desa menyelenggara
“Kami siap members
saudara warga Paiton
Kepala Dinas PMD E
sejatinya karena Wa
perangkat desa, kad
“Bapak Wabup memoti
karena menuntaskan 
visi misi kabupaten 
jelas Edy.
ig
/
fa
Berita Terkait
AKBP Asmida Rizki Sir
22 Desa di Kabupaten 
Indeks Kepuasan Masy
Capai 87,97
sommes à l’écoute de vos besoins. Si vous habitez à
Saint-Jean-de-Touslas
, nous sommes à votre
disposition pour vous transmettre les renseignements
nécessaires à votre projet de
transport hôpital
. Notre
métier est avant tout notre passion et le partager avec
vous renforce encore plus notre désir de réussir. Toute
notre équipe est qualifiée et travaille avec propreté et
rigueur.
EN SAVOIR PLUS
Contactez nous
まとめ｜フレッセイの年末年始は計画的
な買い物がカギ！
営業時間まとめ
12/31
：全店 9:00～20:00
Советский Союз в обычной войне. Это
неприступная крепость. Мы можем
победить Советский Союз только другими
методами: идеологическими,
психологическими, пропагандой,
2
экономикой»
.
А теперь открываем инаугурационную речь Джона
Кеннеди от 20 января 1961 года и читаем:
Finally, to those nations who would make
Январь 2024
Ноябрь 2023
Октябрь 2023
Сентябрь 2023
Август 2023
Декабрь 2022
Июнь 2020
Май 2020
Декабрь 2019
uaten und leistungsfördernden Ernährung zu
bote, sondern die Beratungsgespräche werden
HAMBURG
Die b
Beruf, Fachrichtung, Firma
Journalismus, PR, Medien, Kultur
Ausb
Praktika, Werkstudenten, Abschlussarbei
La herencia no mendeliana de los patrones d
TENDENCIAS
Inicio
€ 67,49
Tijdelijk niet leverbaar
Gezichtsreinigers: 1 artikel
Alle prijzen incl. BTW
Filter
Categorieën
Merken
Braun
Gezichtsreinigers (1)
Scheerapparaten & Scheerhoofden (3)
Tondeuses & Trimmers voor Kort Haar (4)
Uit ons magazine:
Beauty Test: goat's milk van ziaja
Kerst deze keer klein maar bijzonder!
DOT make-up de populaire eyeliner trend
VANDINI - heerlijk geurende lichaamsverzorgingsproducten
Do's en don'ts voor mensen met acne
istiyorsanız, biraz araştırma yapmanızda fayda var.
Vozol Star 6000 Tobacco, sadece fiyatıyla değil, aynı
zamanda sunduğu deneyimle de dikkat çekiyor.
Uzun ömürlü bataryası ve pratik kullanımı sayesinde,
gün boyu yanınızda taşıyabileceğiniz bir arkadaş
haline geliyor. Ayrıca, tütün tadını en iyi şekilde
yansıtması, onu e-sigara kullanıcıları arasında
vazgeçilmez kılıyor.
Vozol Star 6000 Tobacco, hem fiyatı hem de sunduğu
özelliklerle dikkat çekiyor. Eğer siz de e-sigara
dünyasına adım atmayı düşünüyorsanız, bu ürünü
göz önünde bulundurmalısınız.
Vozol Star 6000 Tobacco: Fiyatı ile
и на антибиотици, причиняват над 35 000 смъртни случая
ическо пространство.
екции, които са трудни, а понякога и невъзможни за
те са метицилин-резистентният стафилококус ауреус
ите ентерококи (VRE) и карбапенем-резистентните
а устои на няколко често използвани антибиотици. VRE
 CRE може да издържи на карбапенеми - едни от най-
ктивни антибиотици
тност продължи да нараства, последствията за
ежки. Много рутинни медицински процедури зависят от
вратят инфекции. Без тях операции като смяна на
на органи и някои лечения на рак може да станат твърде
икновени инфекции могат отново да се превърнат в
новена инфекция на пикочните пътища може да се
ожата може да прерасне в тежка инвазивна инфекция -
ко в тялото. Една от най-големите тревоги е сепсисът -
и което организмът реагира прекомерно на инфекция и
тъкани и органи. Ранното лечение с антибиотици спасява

• • •

■ **WHAT YOU ARE ASKED TO DO**: Reproduce the whole listing verbatim.

■ **ANSWER FOR THIS EXERCISE**:
desa menyelenggara
“Kami siap members
saudara warga Paiton
Kepala Dinas PMD E
sejatinya karena Wa
perangkat desa, kad
“Bapak Wabup memoti
karena menuntaskan 
visi misi kabupaten 
jelas Edy.
ig
/
fa
Berita Terkait
AKBP Asmida Rizki Sir
22 Desa di Kabupaten 
Indeks Kepuasan Masy
Capai 87,97
sommes à l’écoute de vos besoins. Si vous habitez à
Saint-Jean-de-Touslas
, nous sommes à votre
disposition pour vous transmettre les renseignements
nécessaires à votre projet de
transport hôpital
. Notre
métier est avant tout notre passion et le partager avec
vous renforce encore plus notre désir de réussir. Toute
notre équipe est qualifiée et travaille avec propreté et
rigueur.
EN SAVOIR PLUS
Contactez nous
まとめ｜フレッセイの年末年始は計画的
な買い物がカギ！
営業時間まとめ
12/31
：全店 9:00～20:00
Советский Союз в обычной войне. Это
неприступная крепость. Мы можем
победить Советский Союз только другими
методами: идеологическими,
психологическими, пропагандой,
2
экономикой»
.
А теперь открываем инаугурационную речь Джона
Кеннеди от 20 января 1961 года и читаем:
Finally, to those nations who would make
Январь 2024
Ноябрь 2023
Октябрь 2023
Сентябрь 2023
Август 2023
Декабрь 2022
Июнь 2020
Май 2020
Декабрь 2019
uaten und leistungsfördernden Ernährung zu
bote, sondern die Beratungsgespräche werden
HAMBURG
Die b
Beruf, Fachrichtung, Firma
Journalismus, PR, Medien, Kultur
Ausb
Praktika, Werkstudenten, Abschlussarbei
La herencia no mendeliana de los patrones d
TENDENCIAS
Inicio
€ 67,49
Tijdelijk niet leverbaar
Gezichtsreinigers: 1 artikel
Alle prijzen incl. BTW
Filter
Categorieën
Merken
Braun
Gezichtsreinigers (1)
Scheerapparaten & Scheerhoofden (3)
Tondeuses & Trimmers voor Kort Haar (4)
Uit ons magazine:
Beauty Test: goat's milk van ziaja
Kerst deze keer klein maar bijzonder!
DOT make-up de populaire eyeliner trend
VANDINI - heerlijk geurende lichaamsverzorgingsproducten
Do's en don'ts voor mensen met acne
istiyorsanız, biraz araştırma yapmanızda fayda var.
Vozol Star 6000 Tobacco, sadece fiyatıyla değil, aynı
zamanda sunduğu deneyimle de dikkat çekiyor.
Uzun ömürlü bataryası ve pratik kullanımı sayesinde,
gün boyu yanınızda taşıyabileceğiniz bir arkadaş
haline geliyor. Ayrıca, tütün tadını en iyi şekilde
yansıtması, onu e-sigara kullanıcıları arasında
vazgeçilmez kılıyor.
Vozol Star 6000 Tobacco, hem fiyatı hem de sunduğu
özelliklerle dikkat çekiyor. Eğer siz de e-sigara
dünyasına adım atmayı düşünüyorsanız, bu ürünü
göz önünde bulundurmalısınız.
Vozol Star 6000 Tobacco: Fiyatı ile
и на антибиотици, причиняват над 35 000 смъртни случая
ическо пространство.
екции, които са трудни, а понякога и невъзможни за
те са метицилин-резистентният стафилококус ауреус
ите ентерококи (VRE) и карбапенем-резистентните
а устои на няколко често използвани антибиотици. VRE
 CRE може да издържи на карбапенеми - едни от най-
ктивни антибиотици
тност продължи да нараства, последствията за
ежки. Много рутинни медицински процедури зависят от
вратят инфекции. Без тях операции като смяна на
на органи и някои лечения на рак може да станат твърде
икновени инфекции могат отново да се превърнат в
новена инфекция на пикочните пътища може да се
ожата може да прерасне в тежка инвазивна инфекция -
ко в тялото. Една от най-големите тревоги е сепсисът -
и което организмът реагира прекомерно на инфекция и
тъкани и органи. Ранното лечение с антибиотици спасява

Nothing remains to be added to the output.